CVE-2025-71263 identifies a classic buffer overflow vulnerability (CWE-120) in the 'su' command of AT&T Bell Labs UNIX Fourth Research Edition (v4). The vulnerability stems from the 'password' variable being allocated a fixed buffer size of 100 bytes without proper bounds checking during input copying. A local attacker with access to the system can exploit this flaw by providing an input exceeding 100 bytes, causing a buffer overflow that can overwrite adjacent memory. This memory corruption can be leveraged to escalate privileges to root, compromising system confidentiality, integrity, and availability. The vulnerability has a CVSS v3.1 base score of 7.4, reflecting high impact but limited attack vector (local access required) and high attack complexity. The affected product is no longer supported or widely deployed, primarily existing in legacy or lab environments. No patches or fixes are currently available, and no known exploits have been observed in the wild. The vulnerability highlights the risks of outdated software lacking modern security mitigations such as stack canaries or address space layout randomization (ASLR).

If exploited, this vulnerability allows a local attacker to gain root privileges, leading to full system compromise. This includes unauthorized access to sensitive data, modification or deletion of critical files, and disruption of system availability. However, the impact is mitigated by the fact that UNIX v4 is an obsolete operating system rarely used outside of controlled lab environments. Organizations still running this system face significant risk if local user accounts are not tightly controlled. The vulnerability could facilitate lateral movement or privilege escalation within legacy infrastructure, potentially undermining security in research or historical computing setups.

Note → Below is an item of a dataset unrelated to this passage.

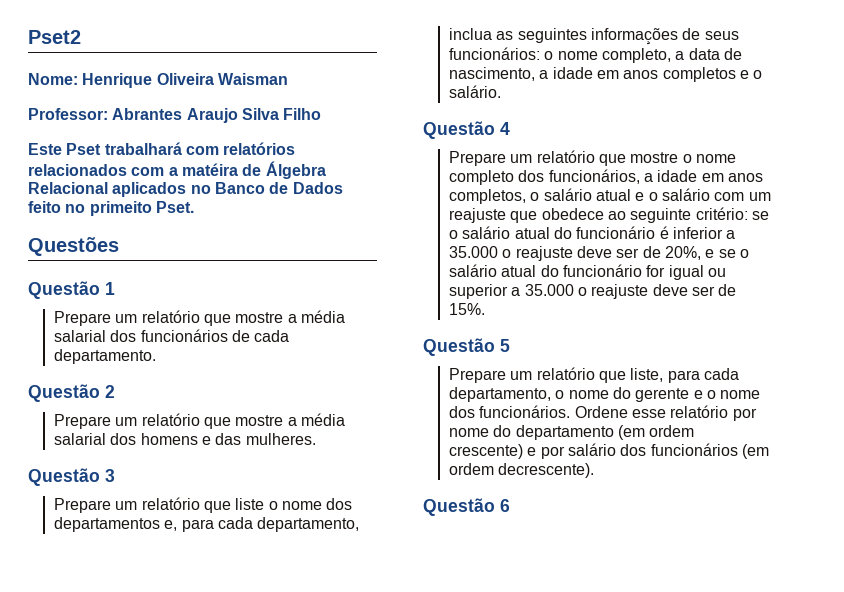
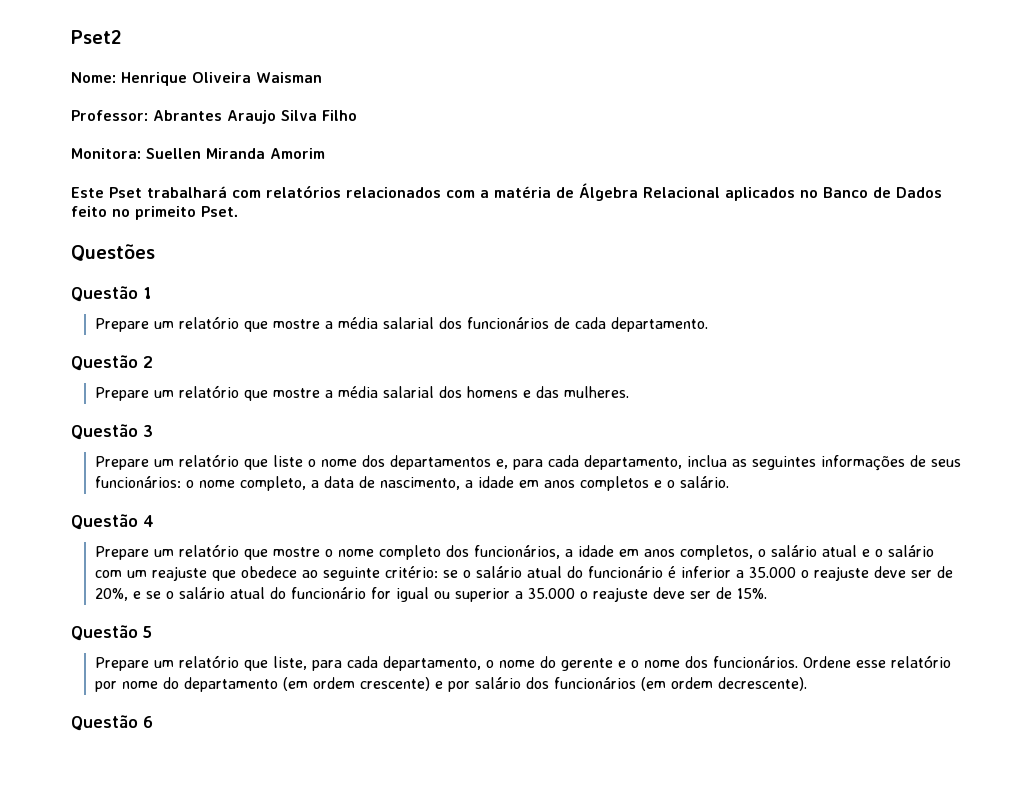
(322, 114) none -> [71,148,325,159] // Monitora: Suellen Miranda Amorim
[181,163,238,176] matéira -> [494,186,551,198] matéria

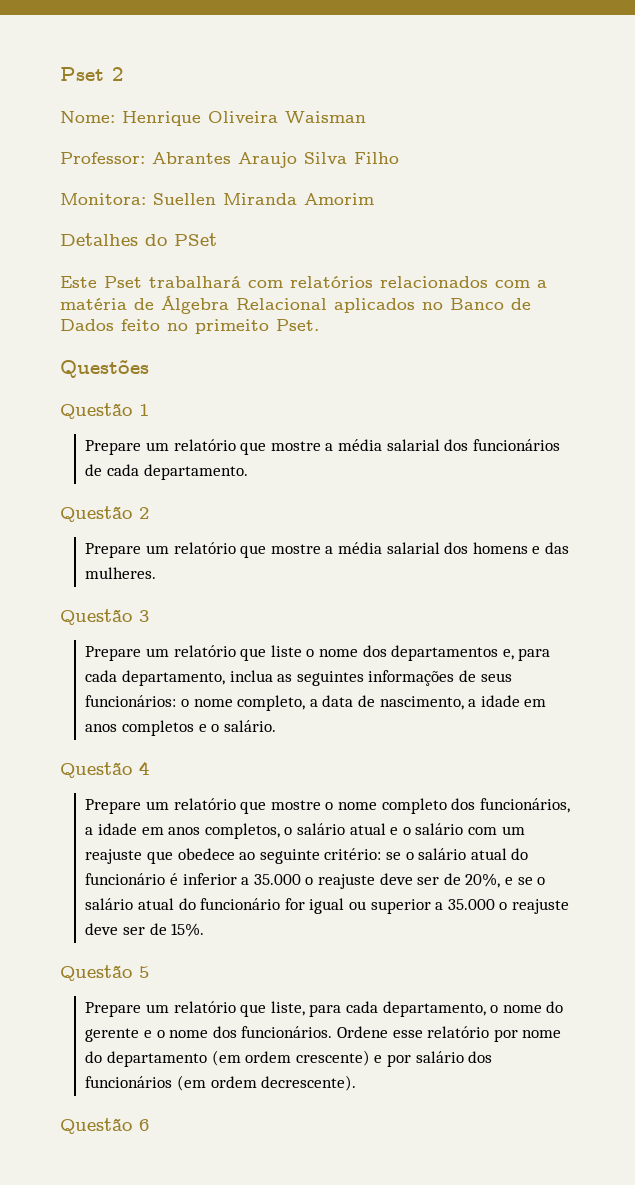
[71,30,122,44] Pset2 -> [60,67,124,81] Pset 2
(325, 153) none -> [60,233,217,246] // Detalhes do PSet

Since no remote exploitation is possible, the threat is limited to insiders or attackers with physical or authenticated access.

Given the unsupported status of UNIX v4, the primary mitigation is to phase out or isolate affected systems from production and network environments. If continued use is necessary, restrict local user access to trusted personnel only and monitor for unusual activity. Employ system-level controls such as mandatory access controls (MAC) or sandboxing to limit the impact of potential exploitation. Since no official patches exist, consider applying manual source code audits and recompilation with added bounds checking if source code is available. Use virtualization or containerization to encapsulate legacy environments, reducing exposure. Maintain strict physical security and access logging to detect unauthorized local access attempts. Document and segregate legacy systems to prevent cross-contamination with modern infrastructure.